Apparently she was trying to focus her attention on Stave.
The music emanating from the Forestal had changed. It had assumed a more telic mode, as if he were done with study. He had set his sapling upright directly before the fane’s portal. Now he withdrew his hand—and the sapling did not fall. He had already sung its roots into the hard dirt.
Stonemage and Galesend continued to support Cabledarm. The rest of the Giants gathered closer to Linden. Cirrus Kindwind rested her hand on Jeremiah’s shoulder as if to soothe him until Linden could attend to him again.
When Linden looked toward Stave, her gaze snagged on Branl. On the flamberge—
For an instant, she froze. Fright flared in her gaze. Then her features knotted. From the Staff, she summoned a curling flame; sent fire licking up and down the rune-carved surface.
Bitt
er as bloodshed, she demanded, “What’re you doing with Longwrath’s sword? Is that how you’re going to kill me?”
What else could she think? Longwrath had tried more than once to cut her down. She had not seen him since the Wraiths had repulsed his desire for her death from Andelain. And the Humbled had distrusted her from the first, in spite of her history. They had threatened and opposed and judged her.
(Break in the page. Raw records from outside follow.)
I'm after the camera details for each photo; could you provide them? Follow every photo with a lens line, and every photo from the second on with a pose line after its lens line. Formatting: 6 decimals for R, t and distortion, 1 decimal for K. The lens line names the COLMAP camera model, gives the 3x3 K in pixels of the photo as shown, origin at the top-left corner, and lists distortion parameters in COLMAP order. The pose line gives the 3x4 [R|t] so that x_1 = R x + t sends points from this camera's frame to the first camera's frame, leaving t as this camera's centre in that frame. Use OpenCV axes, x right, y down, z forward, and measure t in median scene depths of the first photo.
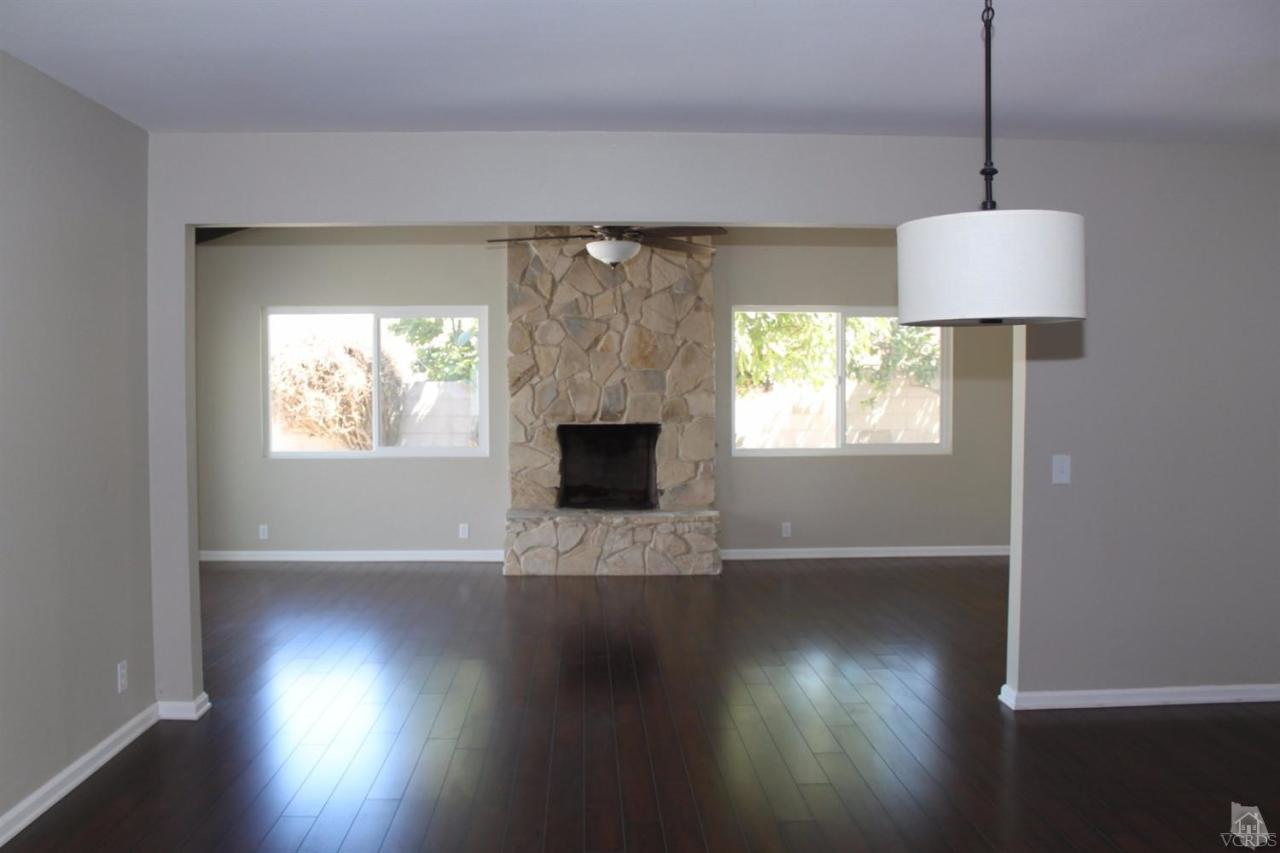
lens RADIAL K [[1081.8, 0, 611.5], [0, 1081.8, 437.0], [0, 0, 1]] dist [-0.145587, 0.107843]
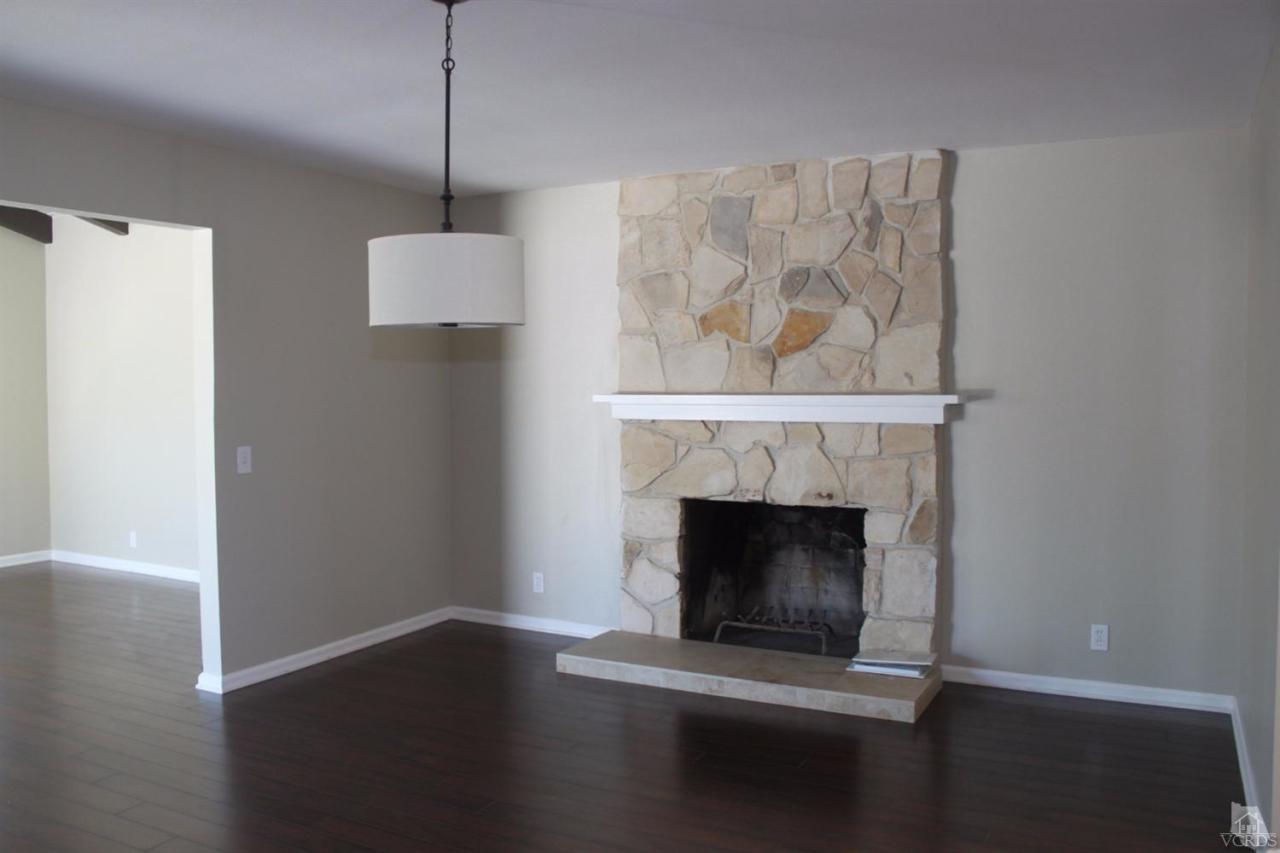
lens RADIAL K [[1081.8, 0, 633.8], [0, 1081.8, 430.3], [0, 0, 1]] dist [-0.145587, 0.107843]
pose [[0.487199, -0.036732, 0.872518, -0.178579], [0.041448, 0.998962, 0.018911, -0.001794], [-0.872307, 0.026951, 0.488215, 0.073693]]
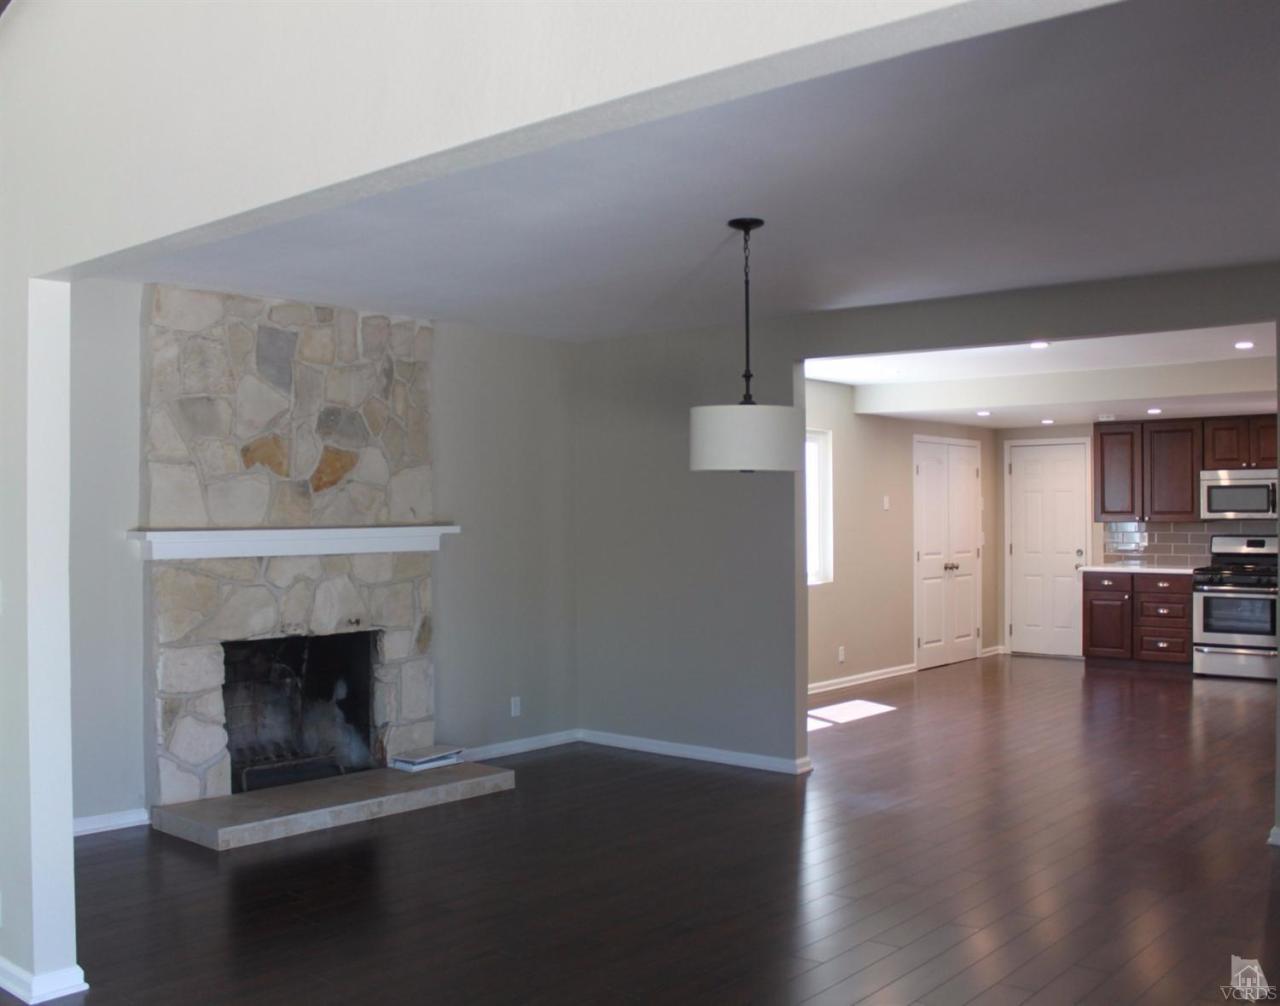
lens RADIAL K [[1286.3, 0, 598.5], [0, 1286.3, 511.7], [0, 0, 1]] dist [-0.100272, 0.000000]
pose [[-0.732461, 0.007628, 0.680767, -0.237176], [0.039635, 0.998719, 0.031455, -0.035652], [-0.679655, 0.050022, -0.731825, 0.773160]]
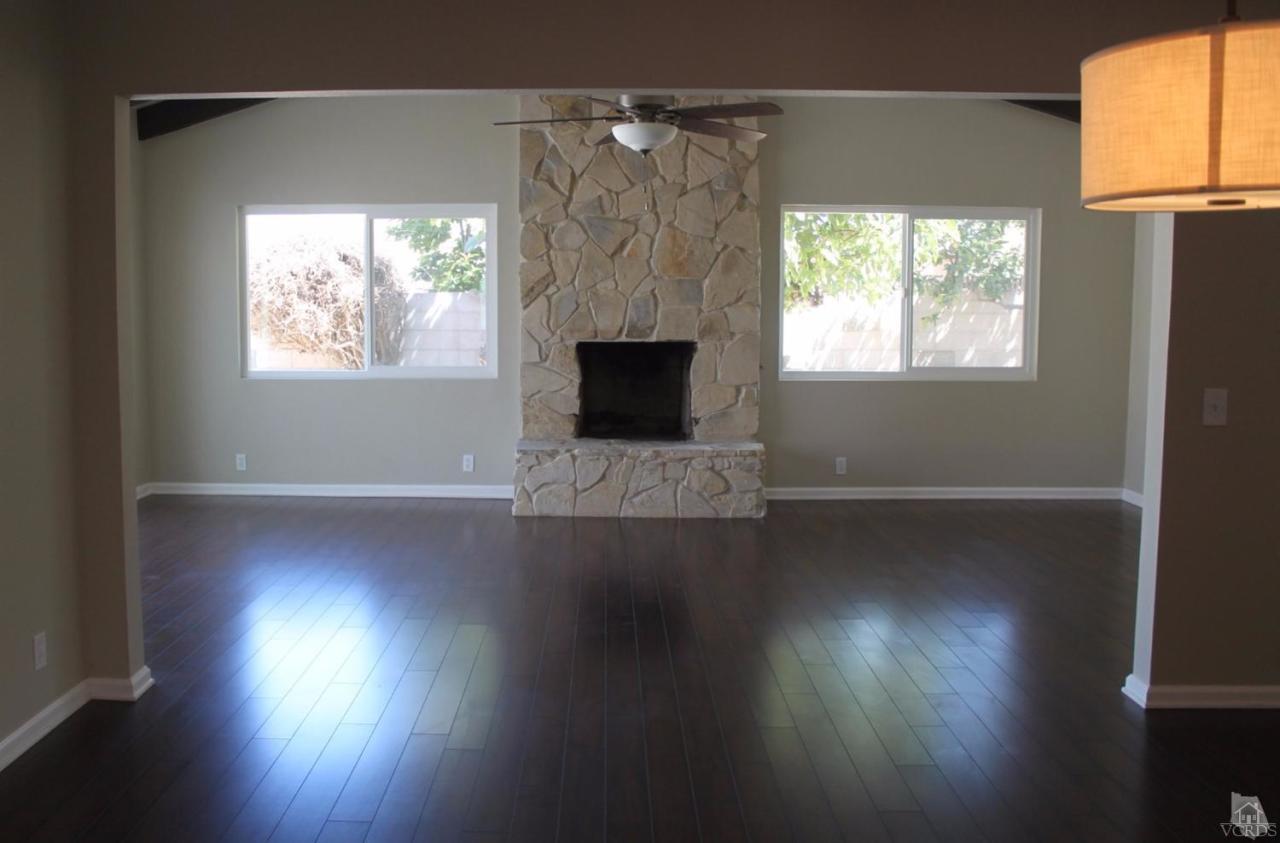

Nevertheless Covenant blurted, “Linden, no.” Distress broke through the blockade of his silence. Her reaction was too much for him. “It’s not like that.”
“Why not?” She did not glance away from Branl, or quench her power. “He’s wanted me dead ever since I resurrected you. What’s changed?”
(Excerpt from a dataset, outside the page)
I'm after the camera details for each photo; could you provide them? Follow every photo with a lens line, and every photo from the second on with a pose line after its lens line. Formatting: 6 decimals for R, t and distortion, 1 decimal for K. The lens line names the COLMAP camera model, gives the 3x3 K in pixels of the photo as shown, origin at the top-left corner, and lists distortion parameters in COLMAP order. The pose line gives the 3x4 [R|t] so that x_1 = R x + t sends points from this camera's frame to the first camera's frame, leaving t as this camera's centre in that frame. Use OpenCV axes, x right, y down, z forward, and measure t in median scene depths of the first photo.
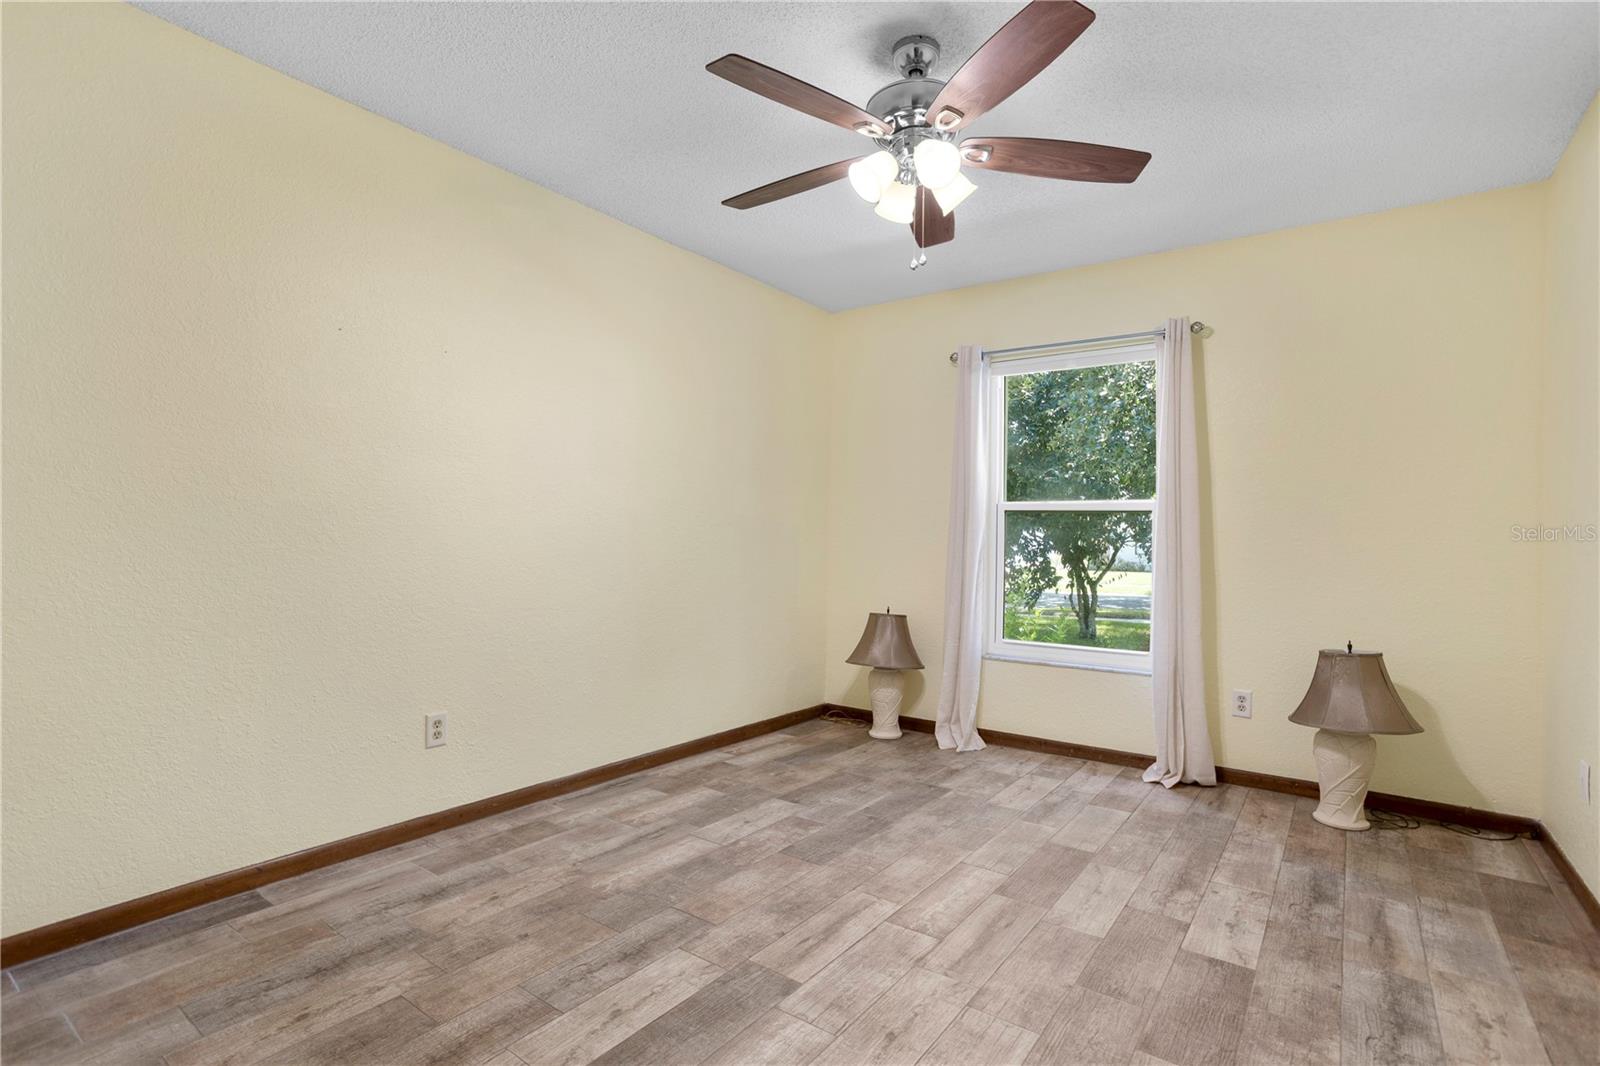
lens RADIAL K [[780.6, 0, 792.6], [0, 780.6, 534.5], [0, 0, 1]] dist [-0.048086, 0.028302]
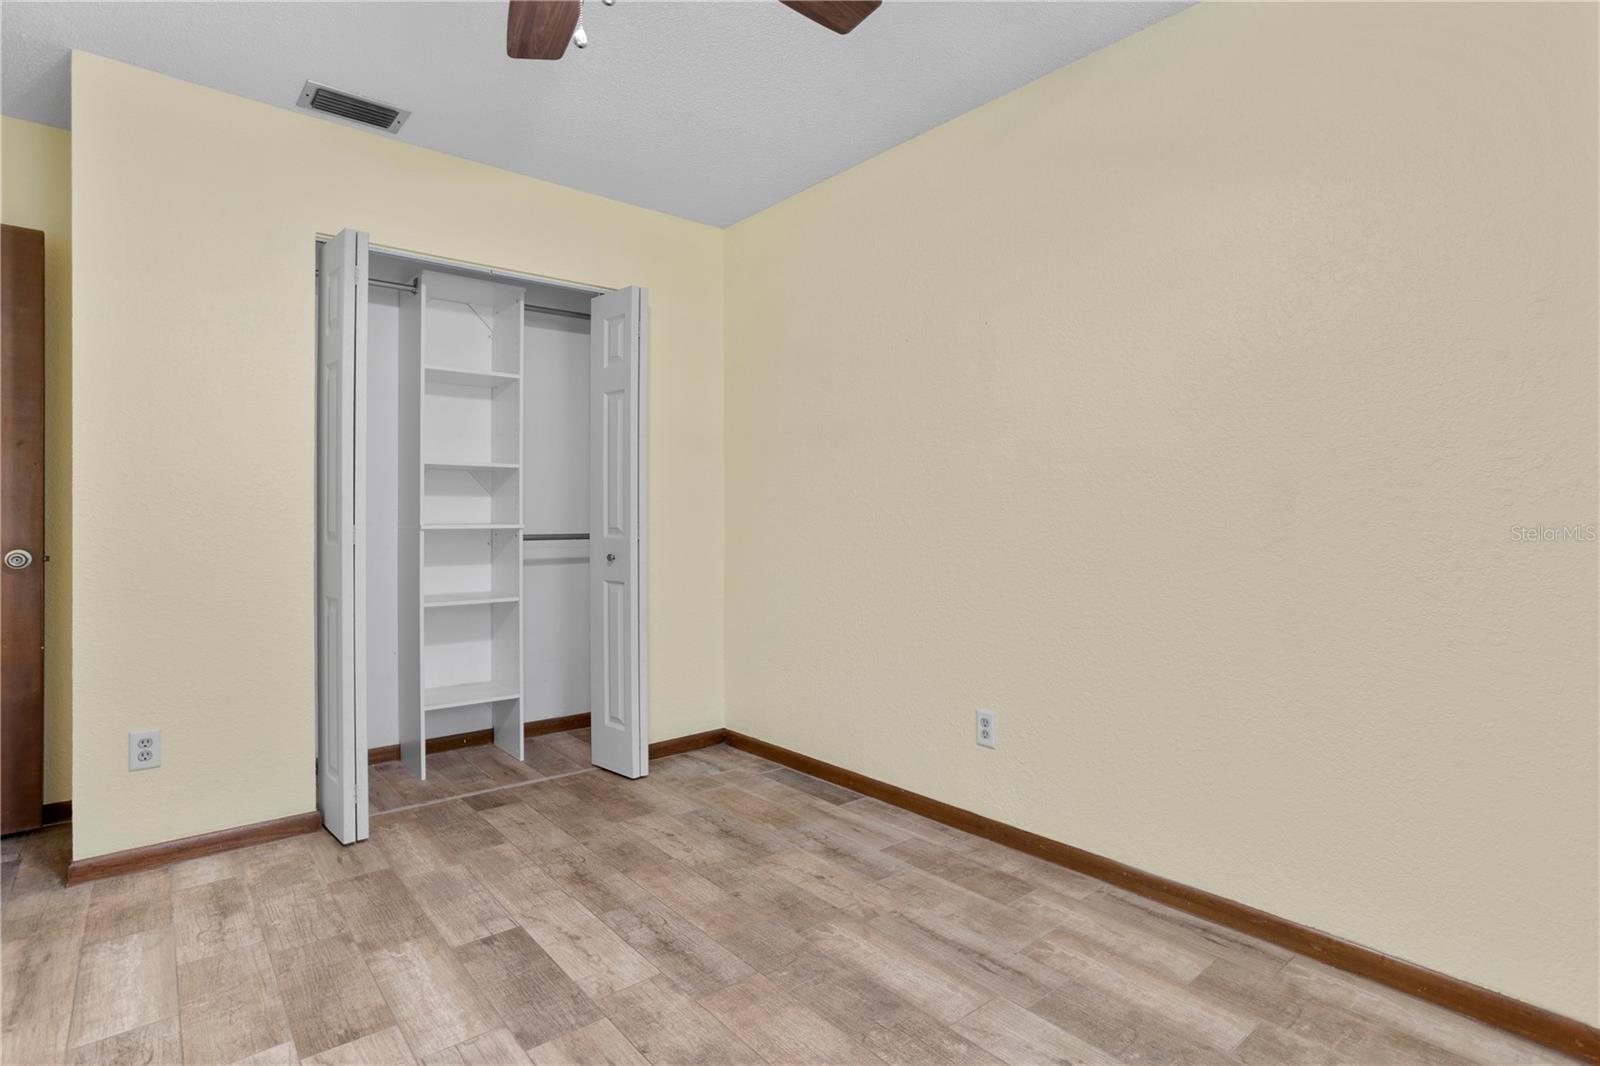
lens RADIAL K [[780.6, 0, 789.0], [0, 780.6, 527.8], [0, 0, 1]] dist [-0.048086, 0.028302]
pose [[-0.227766, -0.004368, -0.973706, 0.600624], [0.002814, 0.999983, -0.005144, 0.016820], [0.973712, -0.003911, -0.227750, 1.162481]]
While she spoke, Covenant seemed to hear her crying, I woke up the Worm! Is no one ever going to forgive me?
Yet Branl faced her without expression, without moving. He gave no sign that he regarded her as a threat.
“He killed Clyme,” Covenant said in a frayed croak. “Clyme let turiya possess him. Then Branl killed Clyme. The Raver is gone. Everything’s changed.”
Again Linden froze. He could not read her.
She would not have forgotten Honninscrave’s sacrifice against samadhi Sheol, turiya’s brother.
Now Covenant felt driven to talk. He yearned to tell her about his alliance with the lurker. He wanted to convince her that she had made the lurker’s efforts against the Worm possible. Writ in water. When she had eluded the snares of the Feroce, she had saved him and enabled Joan’s end and given the Land precious days of life.
But he restrained himself. He needed to say such things—but explanations of that kind were not what she needed. She had been through too much: her nerves and her heart were too raw. An abstract alliance would not console her.
Near the fane, Caerwood ur-Mahrtiir’s sapling spread new branches and put forth fresh leaves and grew as if the Forestal had compressed years of rain and sun and rich soil into brief stanzas of hymnody.